Tissue Regeneration Therapeutics (TRT) is a biotechnology company that has discovered the richest source of mesenchymal stromal cells (MSCs): stem cells that are stored in the tissue that surrounds the vein and the arteries within the umbilical cord. These cells have powerful regenerative, anti-inflammatory and immune-regulatory properties. The company has patented the process by which the MSCs are extracted. TRT is now in the process of looking for strategic international pharma partners, the founder, Prof. John Davies, told reporters.

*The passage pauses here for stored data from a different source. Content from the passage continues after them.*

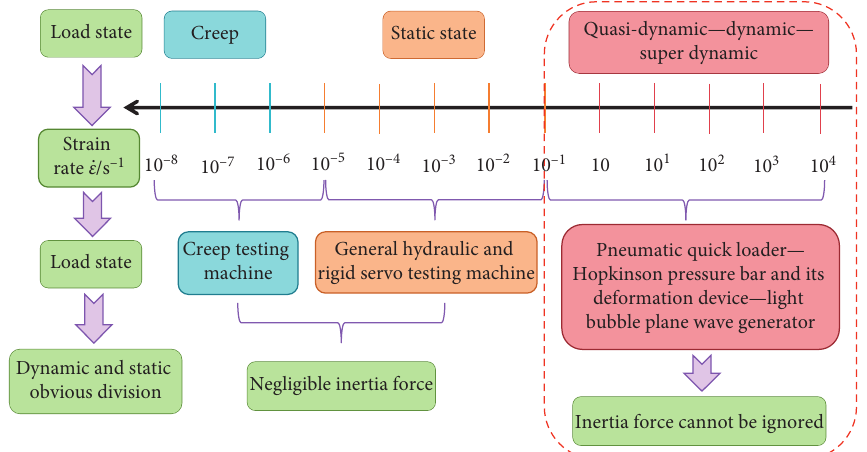
Figure 1: Loading type classified by strain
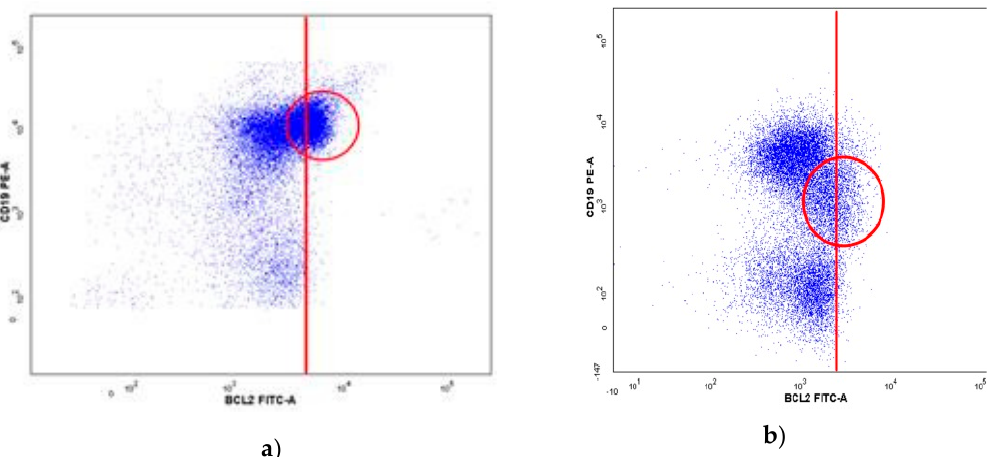
Figure 3. Positive qualitative Bcl-2 test in two samples with negative quantitative Bcl-2 test. Results of Bcl-2 measurement in B-cell and in T-cells, where we observe two populations of B-cells with different expression of Bcl-2 and a population of T-cells. ( a ) a small B-cell population with Bcl-2 overexpression which was not detected by the quantitative test. ( b ) Positive qualitative Bcl-2 test with few T-cells which resulted into false negative quantitative Bcl-2 test. Red circles show B-cells with Bcl-2 overexpression. Sensitivity, specificity, PPV and NPV for each type of Bcl-2 test as well as for the combination of both types are shown in Table 1. Table 1. Sensitivity, specificity, PPV and NPV of the qualitative and quantitative Bcl-2 test for differentiation between RLP and BCL.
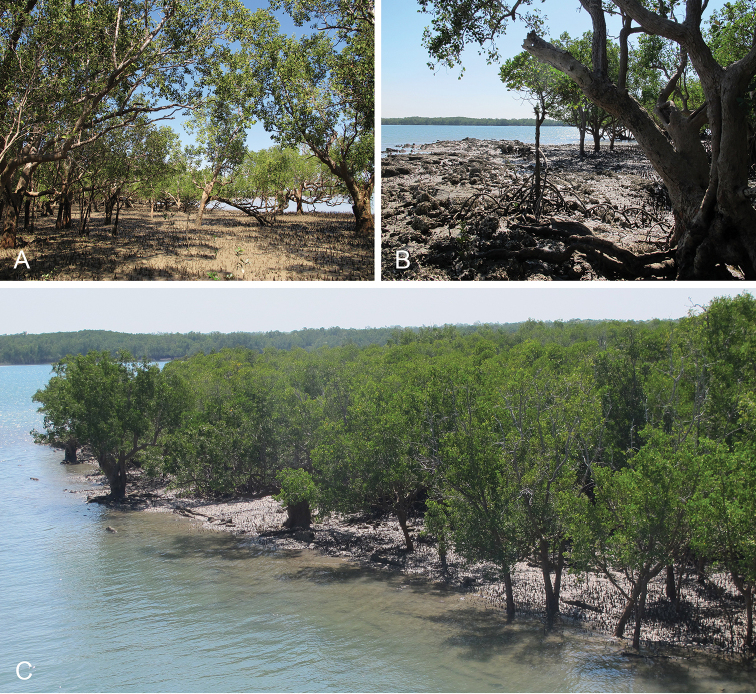
Habitats, Peronia
willani, Australia, Northern Territory A large and open forest of Sonneratia
alba with soft mud (st 62, type locality) BAvicennia mangrove with sandy mud (st 61) C view from the bridge to Channel Island, same as B.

“Regenerative medicine is where we can set ourselves apart and be leaders in this space,” said Michael May, the president and CEO of the Center for Commercialization of Regenerative Medicine (CCRM), a nonprofit, public-private consortium that aims to help researchers accelerate the commercialization of the discoveries by helping build manufacturing capabilities, enabling clinical trials and creating a supportive regulatory network.

Set up in 2012, the organization currently has 70 employees and has helped launch six portfolio companies in the past 1.5 years. It is now setting up what it says is the world’s first regenerative medicine venture fund, aiming to raise some $150 million.

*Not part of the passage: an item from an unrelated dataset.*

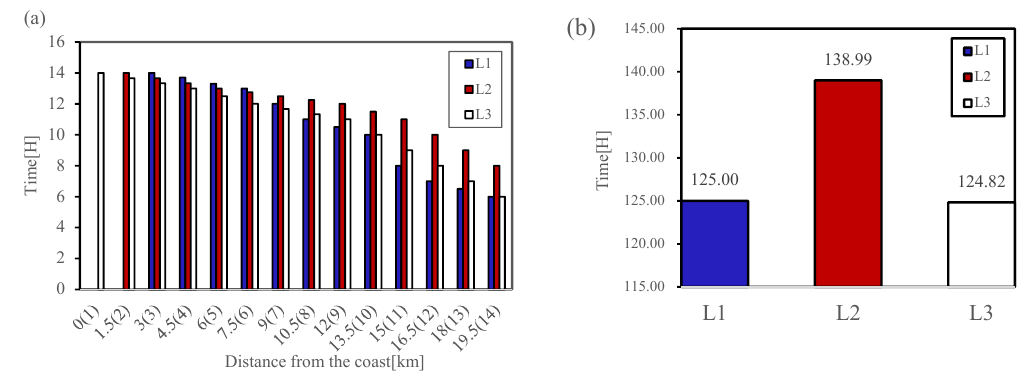
Figure 13. ( a ) The sea breeze duration at each point in the L1, L2 and L3 directions; ( b ) the sum of the sea breeze duration at all points in the L1, L2 and L3 directions.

A lab at the McEwen Centre for Regenerative Medicine in Toronto (Courtesy)
A lab at the McEwen Centre for Regenerative Medicine in Toronto (Courtesy)

“The VC fund is a critical piece of the equation if you want to create a viable industry,” May said. “We have solid companies and the manufacturing industry is maturing. These successes need to be told so we can raise risk capital so we can grow. The momentum is happening now.”

May will be coming to Israel in May to set up CCRM in Israel to work with eight Israeli institutions, including Tel Aviv University, Hadassah Hospital, the Technion, Israel Institute of Technology and Ben-Gurion University of the Negev. The cooperation is part of a memorandum of understanding signed by Ontario and Israel last year, May said.

The fields of healthtech and biotech “stood out as an investor priority in all regions of the world” in 2016, and the trend is expected to continue in 2017, the KPMG report said.